■ Aim of the task
These records contain pictures, which must be left out; copy exactly the lines from the one with "hrĕnh Quy Nhơn – Pleiku oei" up to and including the one with "przynieść znaczne korzyści.".

--- Data in this exercise ---

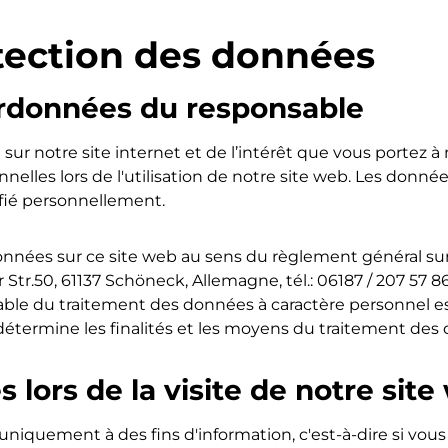
tection des données
oordonnées du responsable
sur notre site internet et de l’intérêt que vous portez à
nelles lors de l'utilisation de notre site web. Les donn
ifié personnellement.
nnées sur ce site web au sens du règlement général sur
Str.50, 61137 Schöneck, Allemagne, tél.: 06187 / 207 57 86
able du traitement des données à caractère personnel e
détermine les finalités et les moyens du traitement des
 lors de la visite de notre sit
uniquement à des fins d'information, c'est-à-dire si vou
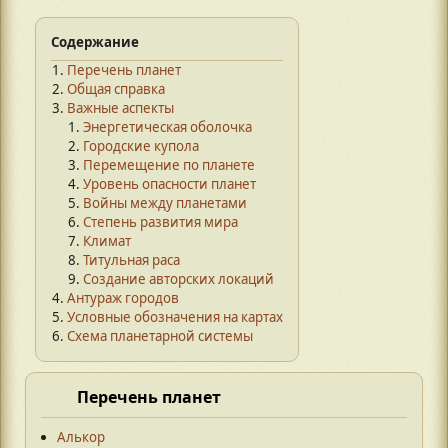
Содержание
Перечень планет
Общая справка
Важные аспекты
Энергетическая оболочка
Городские купола
Перемещение по планете
Уровень опасности планет
Войны между планетами
Степень развития мира
Климат
Титульная раса
Создание авторских локаций
Антураж городов
Условные обозначения на картах
Схема планетарной системы
Перечень планет
Алькор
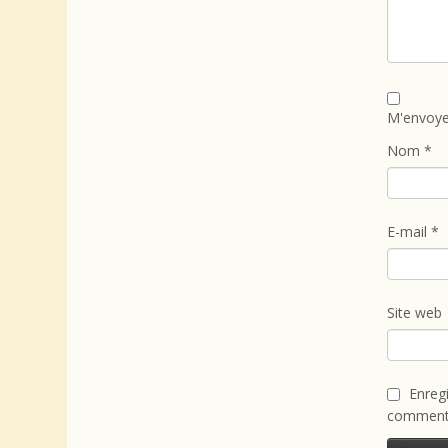
M'envoye
Nom
*
E-mail
*
Site web
Enreg
commenta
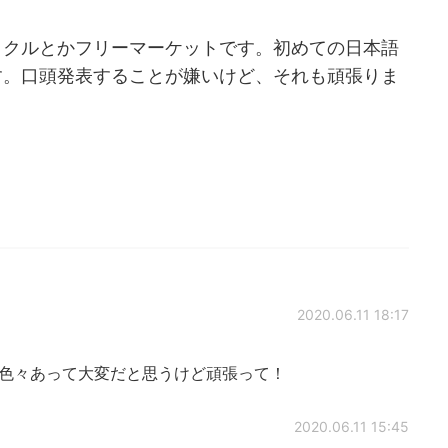
イクルとかフリーマーケットです。初めての日本語
す。口頭発表することが嫌いけど、それも頑張りま
2020.06.11 18:17
と色々あって大変だと思うけど頑張って！
2020.06.11 15:45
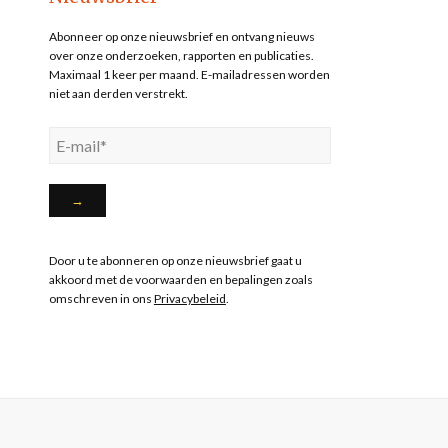
Abonneer op onze nieuwsbrief en ontvang nieuws
over onze onderzoeken, rapporten en publicaties.
Maximaal 1 keer per maand. E-mailadressen worden
niet aan derden verstrekt.
Door u te abonneren op onze nieuwsbrief gaat u
akkoord met de voorwaarden en bepalingen zoals
omschreven in ons
Privacybeleid
.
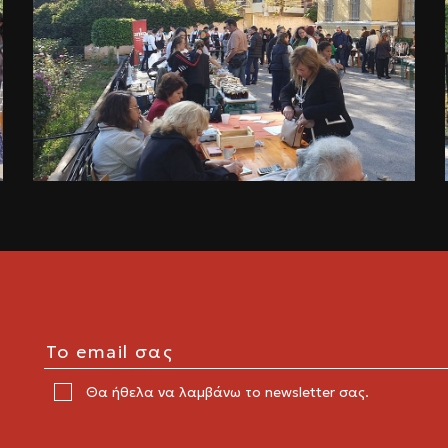
Θα ήθελα να λαμβάνω το newsletter σας.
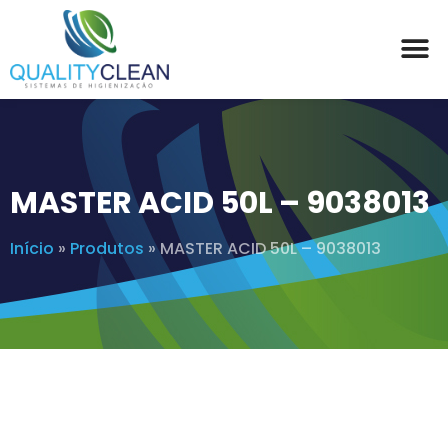
MASTER ACID 50L – 9038013
Início
»
Produtos
»
MASTER ACID 50L – 9038013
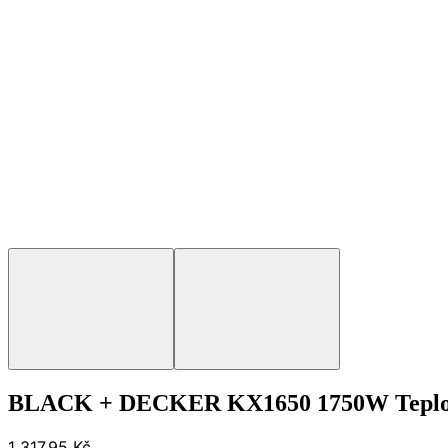
BLACK + DECKER KX1650 1750W Teplovzdu
1 317,95 Kč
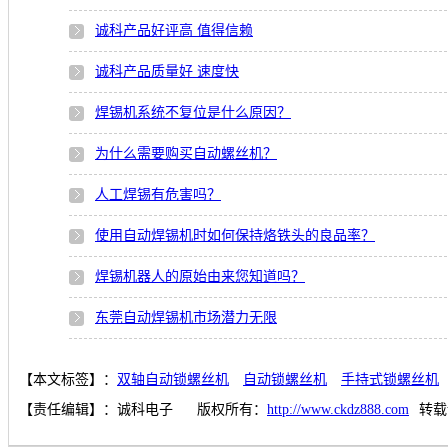
诚科产品好评高 值得信赖
诚科产品质量好 速度快
焊锡机系统不复位是什么原因？
为什么需要购买自动螺丝机？
人工焊锡有危害吗？
使用自动焊锡机时如何保持烙铁头的良品率？
焊锡机器人的原始由来您知道吗？
东莞自动焊锡机市场潜力无限
【本文标签】：
双轴自动锁螺丝机
自动锁螺丝机
手持式锁螺丝机
【责任编辑】：
诚科电子
版权所有：
http://www.ckdz888.com
转载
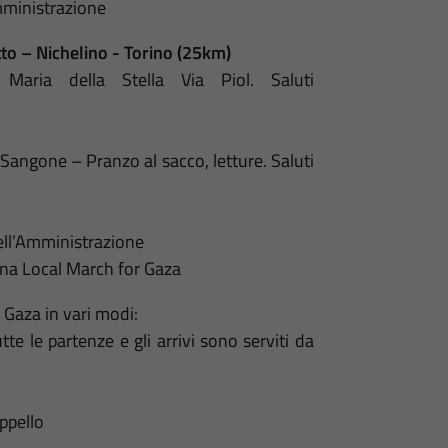
Amministrazione
to – Nichelino - Torino (25km)
aria della Stella Via Piol. Saluti
Sangone – Pranzo al sacco, letture. Saluti
ell’Amministrazione
ina Local March for Gaza
 Gaza in vari modi:
e le partenze e gli arrivi sono serviti da
;
ppello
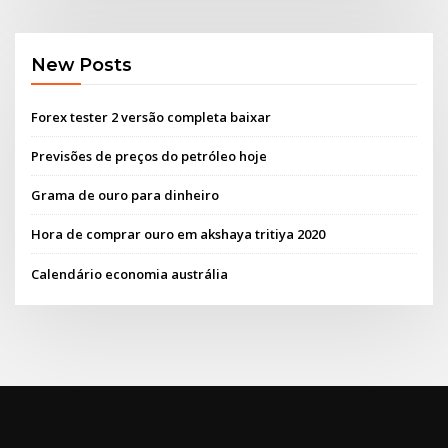
New Posts
Forex tester 2 versão completa baixar
Previsões de preços do petróleo hoje
Grama de ouro para dinheiro
Hora de comprar ouro em akshaya tritiya 2020
Calendário economia austrália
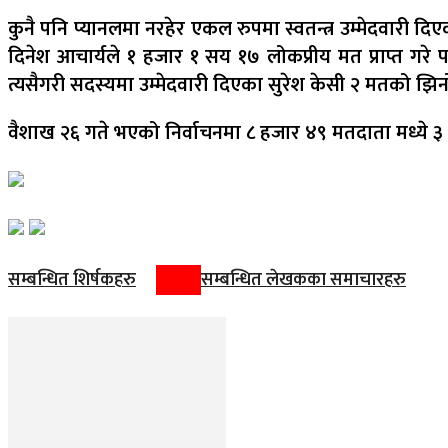
कुनै पनि प्यानलमा नरहेर एकल रुपमा स्वतन्त्र उम्मेदवारी दिए
दिनेश आचार्यले १ हजार १ सय १७ लोकप्रीय मत प्राप्त गरे प
त्यसैगरी सदस्यमा उम्मेदवारी दिएका सुरेश केसी २ मतको झिनो
वैशाख २६ गते भएको निर्वाचनमा ८ हजार ४९ मतदाता मध्ये 
सम्बन्धित शिर्षकहरु
सम्बन्धित लेखकका समाचारहरु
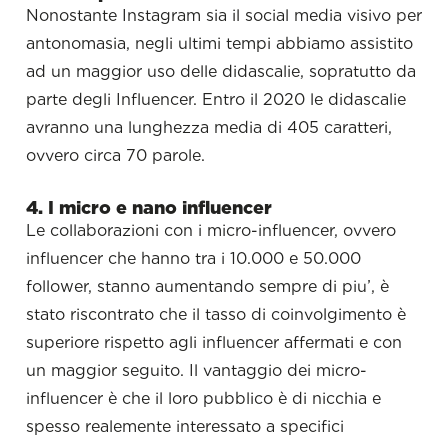
Nonostante Instagram sia il social media visivo per
antonomasia, negli ultimi tempi abbiamo assistito
ad un maggior uso delle didascalie, sopratutto da
parte degli Influencer. Entro il 2020 le didascalie
avranno una lunghezza media di 405 caratteri,
ovvero circa 70 parole.
4. I micro e nano influencer
Le collaborazioni con i micro-influencer, ovvero
influencer che hanno tra i 10.000 e 50.000
follower, stanno aumentando sempre di piu’, è
stato riscontrato che il tasso di coinvolgimento è
superiore rispetto agli influencer affermati e con
un maggior seguito. Il vantaggio dei micro-
influencer è che il loro pubblico è di nicchia e
spesso realemente interessato a specifici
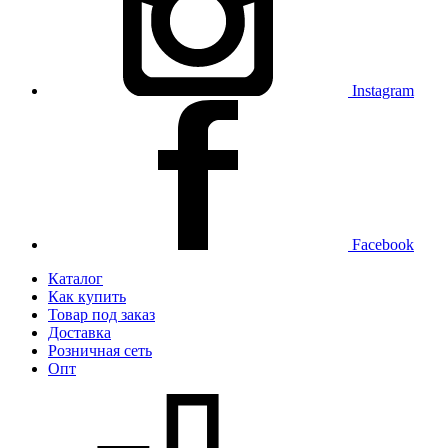
Instagram
Facebook
Каталог
Как купить
Товар под заказ
Доставка
Розничная сеть
Опт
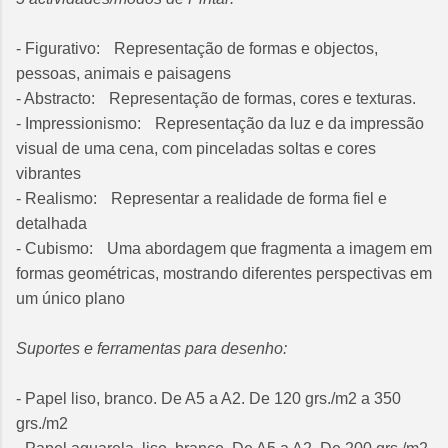
- Figurativo: Representação de formas e objectos,
pessoas, animais e paisagens
- Abstracto: Representação de formas, cores e texturas.
- Impressionismo: Representação da luz e da impressão
visual de uma cena, com pinceladas soltas e cores
vibrantes
- Realismo: Representar a realidade de forma fiel e
detalhada
- Cubismo: Uma abordagem que fragmenta a imagem em
formas geométricas, mostrando diferentes perspectivas em
um único plano
Suportes e ferramentas para desenho:
- Papel liso, branco. De A5 a A2. De 120 grs./m2 a 350
grs./m2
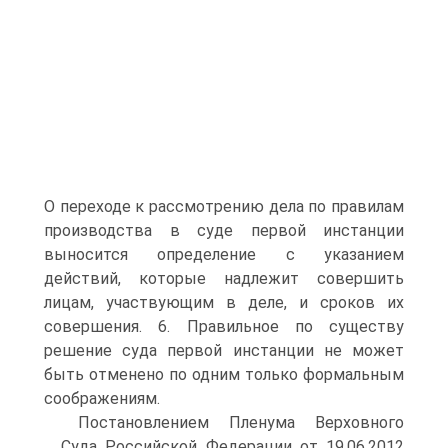
О переходе к рассмотрению дела по правилам
производства в суде первой инстанции
выносится определение с указанием
действий, которые надлежит совершить
лицам, участвующим в деле, и сроков их
совершения. 6. Правильное по существу
решение суда первой инстанции не может
быть отменено по одним только формальным
соображениям.
Постановлением Пленума Верховного
Суда Российской Федерации от 19.06.2012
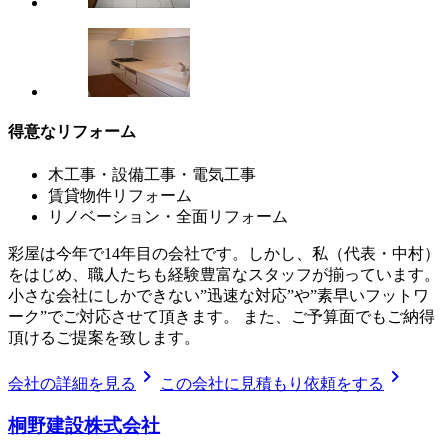
得意なリフォーム
木工事・設備工事・電気工事
賃貸物件リフォーム
リノベーション・全面リフォーム
彩屋は今年で14年目の会社です。しかし、私（代表・中村）
をはじめ、職人たちも経験豊富なスタッフが揃っています。
小さな会社にしかできない”迅速な対応”や”素早いフットワ
ーク”でご対応させて頂きます。 また、ご予算面でもご納得
頂けるご提案を致します。
chevron_right
chevron_right
会社の詳細を見る
この会社に見積もり依頼をする
桐野建設株式会社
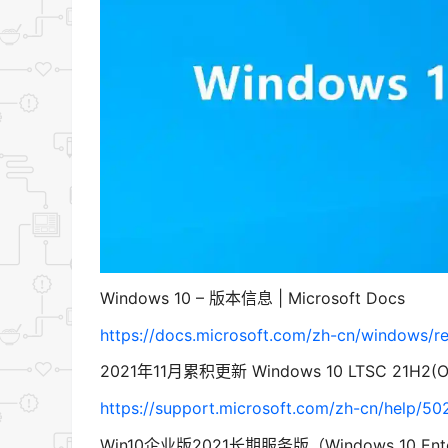
Windows 10 – 版本信息 | Microsoft Docs
https://docs.microsoft.com/zh-cn/windows/re
2021年11月累积更新 Windows 10 LTSC 21H2(O
https://support.microsoft.com/zh-cn/help/5
Win10企业版2021长期服务版（Windows 10 Ent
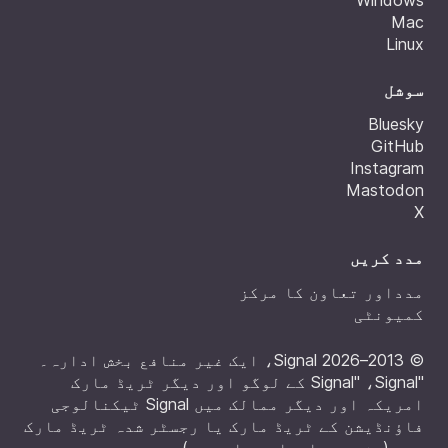
Windows
Mac
Linux
سوشل
Bluesky
GitHub
Instagram
Mastodon
X
مدد کریں
مدداور تعاون کا مرکز
کمیونٹی
© 2013–2026 Signal، ایک غیر منافع بخش ادارہ۔
"Signal" ،Signal کے لوگو اور دیگر ٹریڈ مارک
امریکہ اور دیگر ممالک میں Signal ٹیکنالوجی
فاؤنڈیشن کے ٹریڈ مارک یا رجسٹر شدہ ٹریڈ مارک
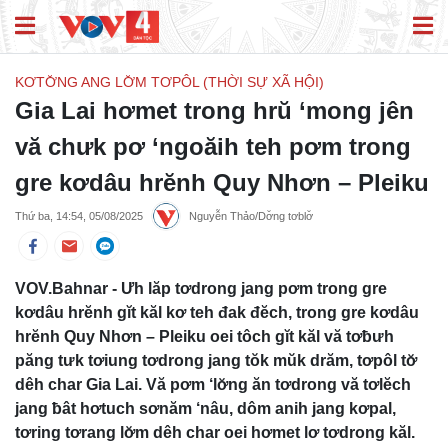
KƠTƠ̆NG ANG LƠ̆M TƠPÔL (THỜI SỰ XÃ HỘI)
Gia Lai hơmet trong hrŭ ‘mong jên
vă chưk pơ ‘ngoăih teh pơm trong
gre kơdâu hrĕnh Quy Nhơn – Pleiku
Thứ ba, 14:54, 05/08/2025
Nguyễn Thảo/Dơ̆ng tơblơ̆
VOV.Bahnar - Ưh lăp tơdrong jang pơm trong gre
kơdâu hrĕnh gĭt kăl kơ teh đak đĕch, trong gre kơdâu
hrĕnh Quy Nhơn – Pleiku oei tôch gĭt kăl vă tơƀưh
păng tưk tơiung tơdrong jang tŏk mŭk drăm, tơpôl tơ̆
dêh char Gia Lai. Vă pơm ‘lơ̆ng ăn tơdrong vă tơlĕch
jang ƀât hơtuch sơnăm ‘nâu, dôm anih jang kơpal,
tơring tơrang lơ̆m dêh char oei hơmet lơ tơdrong kăl.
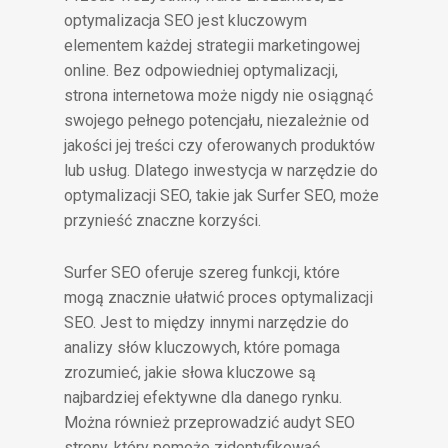
optymalizacja SEO jest kluczowym
elementem każdej strategii marketingowej
online. Bez odpowiedniej optymalizacji,
strona internetowa może nigdy nie osiągnąć
swojego pełnego potencjału, niezależnie od
jakości jej treści czy oferowanych produktów
lub usług. Dlatego inwestycja w narzędzie do
optymalizacji SEO, takie jak Surfer SEO, może
przynieść znaczne korzyści.
Surfer SEO oferuje szereg funkcji, które
mogą znacznie ułatwić proces optymalizacji
SEO. Jest to między innymi narzędzie do
analizy słów kluczowych, które pomaga
zrozumieć, jakie słowa kluczowe są
najbardziej efektywne dla danego rynku.
Można również przeprowadzić audyt SEO
strony, który pomoże zidentyfikować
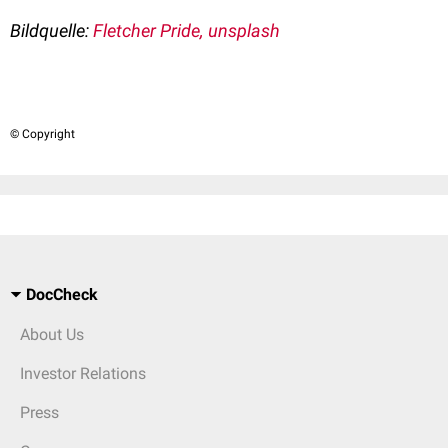
Bildquelle:
Fletcher Pride, unsplash
© Copyright
DocCheck
About Us
Investor Relations
Press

---

■ Exercise output
hrĕnh Quy Nhơn – Pleiku oei tôch gĭt kăl vă tơƀưh
păng tưk tơiung tơdrong jang tŏk mŭk drăm, tơpôl tơ̆
dêh char Gia Lai. Vă pơm ‘lơ̆ng ăn tơdrong vă tơlĕch
jang ƀât hơtuch sơnăm ‘nâu, dôm anih jang kơpal,
tơring tơrang lơ̆m dêh char oei hơmet lơ tơdrong kăl.
optymalizacja SEO jest kluczowym
elementem każdej strategii marketingowej
online. Bez odpowiedniej optymalizacji,
strona internetowa może nigdy nie osiągnąć
swojego pełnego potencjału, niezależnie od
jakości jej treści czy oferowanych produktów
lub usług. Dlatego inwestycja w narzędzie do
optymalizacji SEO, takie jak Surfer SEO, może
przynieść znaczne korzyści.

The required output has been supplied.